You can see I got a little ‘heavy handed’ here and there but I think it adds dimension to the flowers. Just a slight variance in color hue makes such a difference too when working with these light washes.
I highly recommend you experiment on your own, if you’re trying this watercolor look. Try different colors in washes to see how the look changes. It’s really fun!
Step 8 – Add more shading with Peach watercolor pencil.
This is totally optional as I don’t think it makes a huge difference one way or the other but, in the interest of experimentation, it’s awfully fun.
Watercolor pencils are my new favorite toy, even though I’ve had them for years. They just sorta got stuck in a drawer and were forgot about. Now I’m having a blast playing with them and my next piece is almost totally painted with pencils.
Anyhoo, I used the pencil to draw lines in an effort to mimic the veins that are barely visible in petals, going over them with a damp brush to soften the pencil strokes.
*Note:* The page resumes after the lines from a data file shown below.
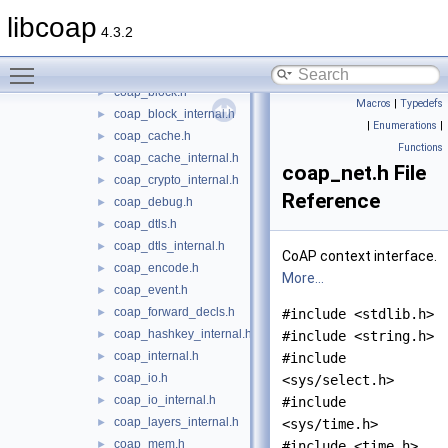
coap_address.h
►
libcoap
coap_asn1_internal.h
►
4.3.2
coap_async.h
►
Toggle main menu visibility
coap_async_internal.h
coap_block.h
►
Macros
|
Typedefs
coap_block_internal.h
►
|
Enumerations
|
coap_cache.h
►
Functions
coap_cache_internal.h
►
coap_net.h File
coap_crypto_internal.h
►
Reference
coap_debug.h
►
coap_dtls.h
►
coap_dtls_internal.h
►
CoAP context interface.
coap_encode.h
►
More...
coap_event.h
►
coap_forward_decls.h
►
#include <stdlib.h>
coap_hashkey_internal.h
►
#include <string.h>
coap_internal.h
►
#include
coap_io.h
►
<sys/select.h>
coap_io_internal.h
►
#include
coap_layers_internal.h
►
<sys/time.h>
coap_mem.h
►
#include <time.h>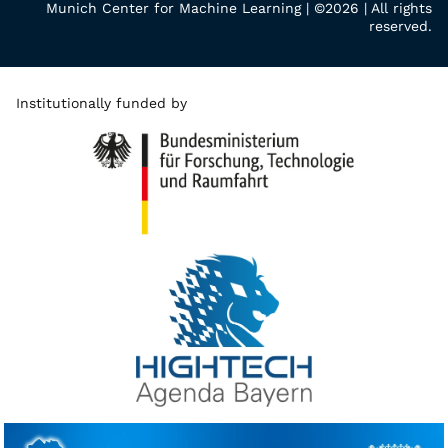
Munich Center for Machine Learning | ©2026 | All rights
reserved.
Institutionally funded by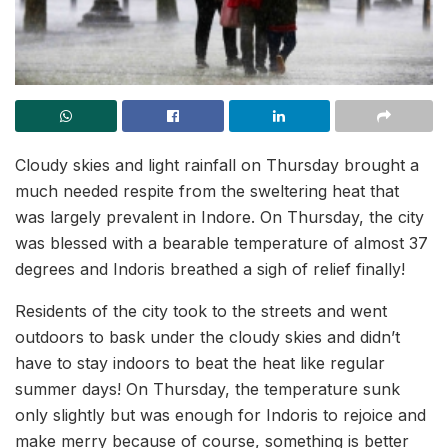
Cloudy skies and light rainfall on Thursday brought a
much needed respite from the sweltering heat that
was largely prevalent in Indore. On Thursday, the city
was blessed with a bearable temperature of almost 37
degrees and Indoris breathed a sigh of relief finally!
Residents of the city took to the streets and went
outdoors to bask under the cloudy skies and didn’t
have to stay indoors to beat the heat like regular
summer days! On Thursday, the temperature sunk
only slightly but was enough for Indoris to rejoice and
make merry because of course, something is better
Step 9 – Paint tiny little stamen with Lemonade in the center of the open peony. It won’t look like much until you come back with the Micron pen. Which is . . .
Step 10 – Detail with Micron pen. I added a little to the blossoms, the stamen, the stems and ‘veined’ the leaves.
I don’t know why I liked the black veins over the dark green ones, but I did. More of an illustrative look, I guess.
I also took the Micron around the rim of the jar and created a more definitive bottom.
Again . . . experimentation. I don’t know what I’m doing with the ink, and it does give me pause as it’s impossible to cover up any mistakes. Well, except for Photoshop. But I’m just enjoying a different style, both the watercolor and the ink.
What do you think? Are you a fan of the soft watercolors? Or do you prefer vibrant, full on acrylics?
I will say that a friend of mine is a watercolorist and none of her paintings ‘look’ like watercolors. You’d swear they were oils or acrylics, she has so much depth and detail. Truly amazing.
Anyway, this is a fun project for Spring or even Mother’s Day and I hope you have as much fun as I am playing with the watercolor look.